In one of the surveys that the team conducted during the development process for the nudges, a majority of people admitted that they had Tweeted something they regretted or deleted something later because they felt sorry about it.
Early signs of usefulness
Twitter has been experimenting with nudges since 2020, including an earlier version of its offensive Reply prompt. But the nudge that’s probably most recognizable is the “Want to read the article first?” prompt that appears when you attempt to Retweet an article without first clicking on it. These prompts are Twitter’s way of encouraging a more informed discussion: People opening articles before Retweeting increased by 33% after they rolled out the nudge.
Led by Alberto Parrella, a Product Manager at Twitter, the company began testing the latest version of the offensive Reply prompt in February 2021. For six weeks, the team studied how well these interventions worked, compared to a control group that received no prompts. The team behind the experiment — Matthew Katsaros, who is a part-time research advisor at Twitter and the director of the Social Media Governance Initiative at Yale’s Justice Collaboratory, and Twitter data scientists Kathy Yang and Lauren Fratamico — compiled their findings in an academic paper that will be presented in June.

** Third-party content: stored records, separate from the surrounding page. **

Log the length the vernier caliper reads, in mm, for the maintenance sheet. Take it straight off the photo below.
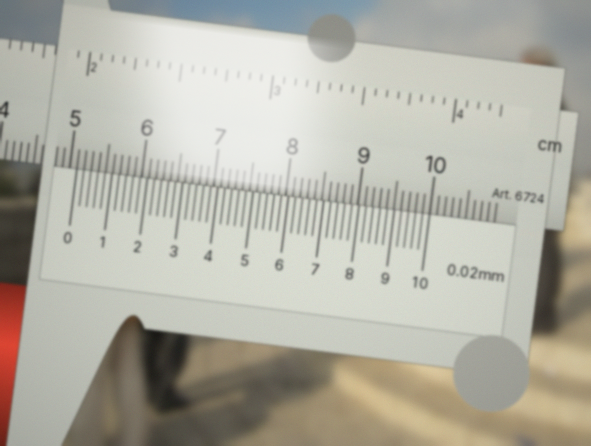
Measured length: 51.0 mm
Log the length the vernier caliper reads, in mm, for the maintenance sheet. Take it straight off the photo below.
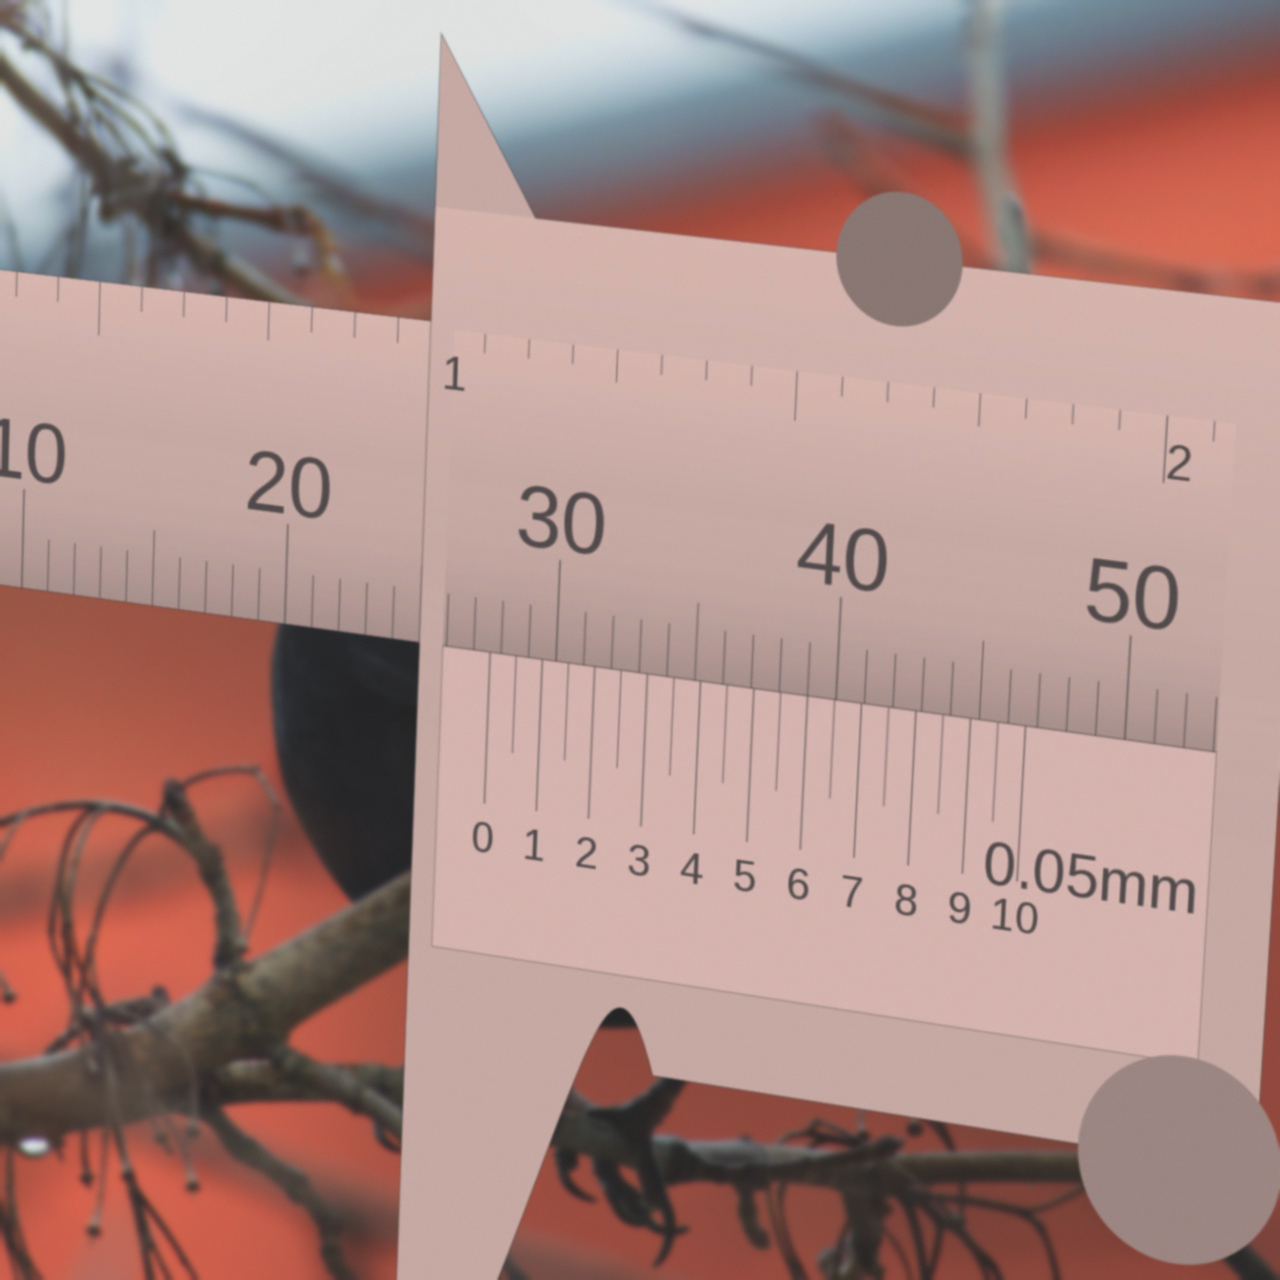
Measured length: 27.6 mm
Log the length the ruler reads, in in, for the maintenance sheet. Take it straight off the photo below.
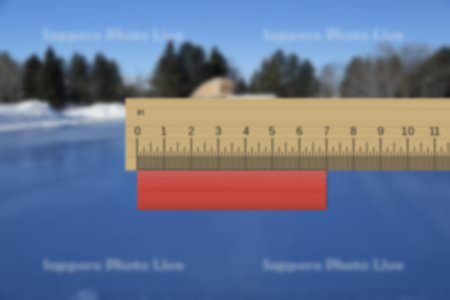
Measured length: 7 in
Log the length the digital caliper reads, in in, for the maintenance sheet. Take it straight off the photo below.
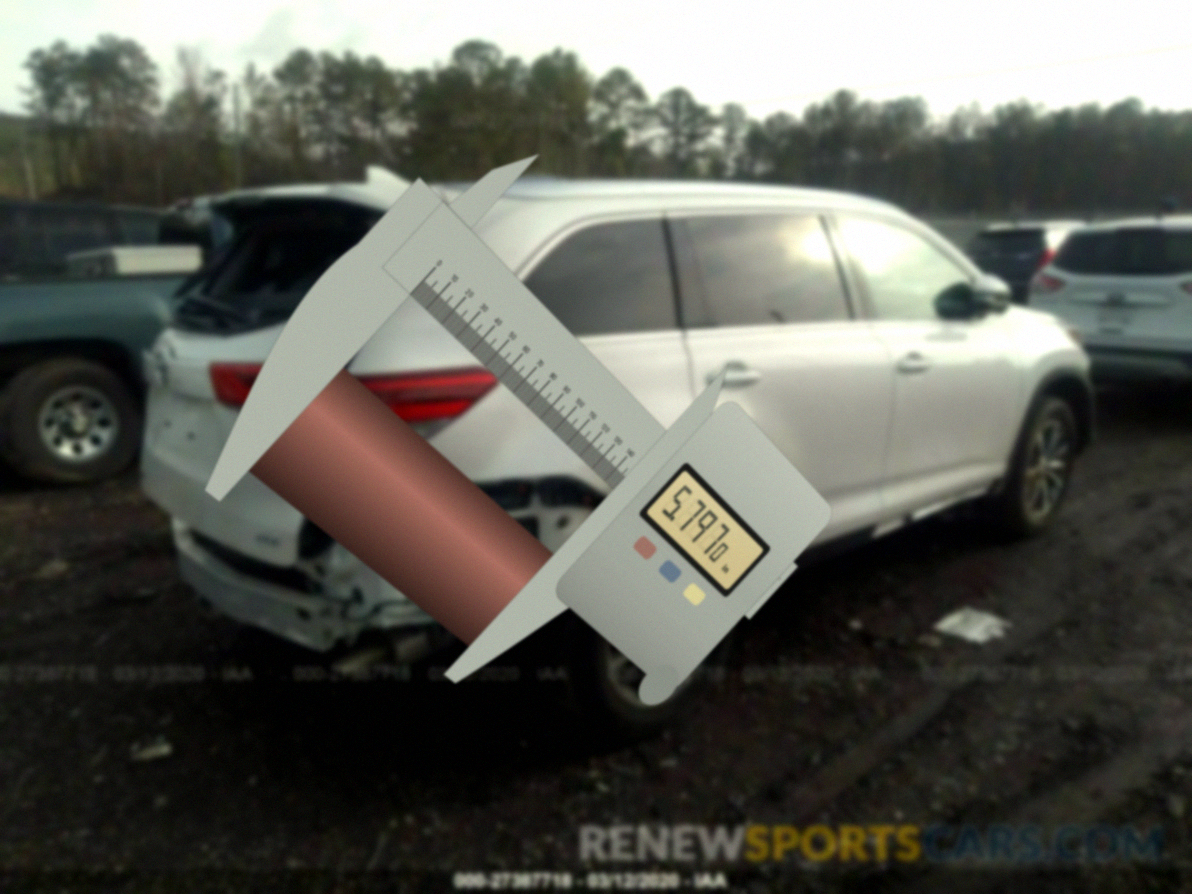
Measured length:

The findings suggest that nudges can encourage less offensive speech online without hindering participation in online conversations. People who were prompted to reconsider their Replies canceled them 9% of the time and revised them 22% of the time (37% of these were to a less offensive alternative). Overall, those who were prompted posted 6% fewer offensive Tweets.
The team also observed a decrease in both the number of future offensive Tweets written by users who got the nudge, and the number of offensive replies they themselves received.
Yang, the lead data scientist on the experiment, added that these results go beyond showing how prompts can be an effective tool for decreasing harmful and abusive content on the platform. They also represent a shift in how social media networks can think about content moderation.
Helping, not hindering, expression
As Twitter continues to explore ways to reduce harmful content and encourage users to pause and engage in more constructive and thoughtful ways, they also need to understand the different needs of people. Universal treatments that get applied to all accounts equally, such as nudges, are but one way to reduce this content overall.
“What we're moving towards in the future is less reliance on these universal treatments and more focus on personalized controls and settings that allow users who don't want to see potentially offensive content to successfully avoid it, and successfully avoid the types of accounts share that content,” said Lee.
“First you want to have the platform reminding and educating people about pro-social norms [through things like nudges],” he said. “But the more powerful change is giving people enough control to be able to enforce their own preferences and norms, which will hopefully lead to a healthier, more relevant, and higher quality user experience overall.”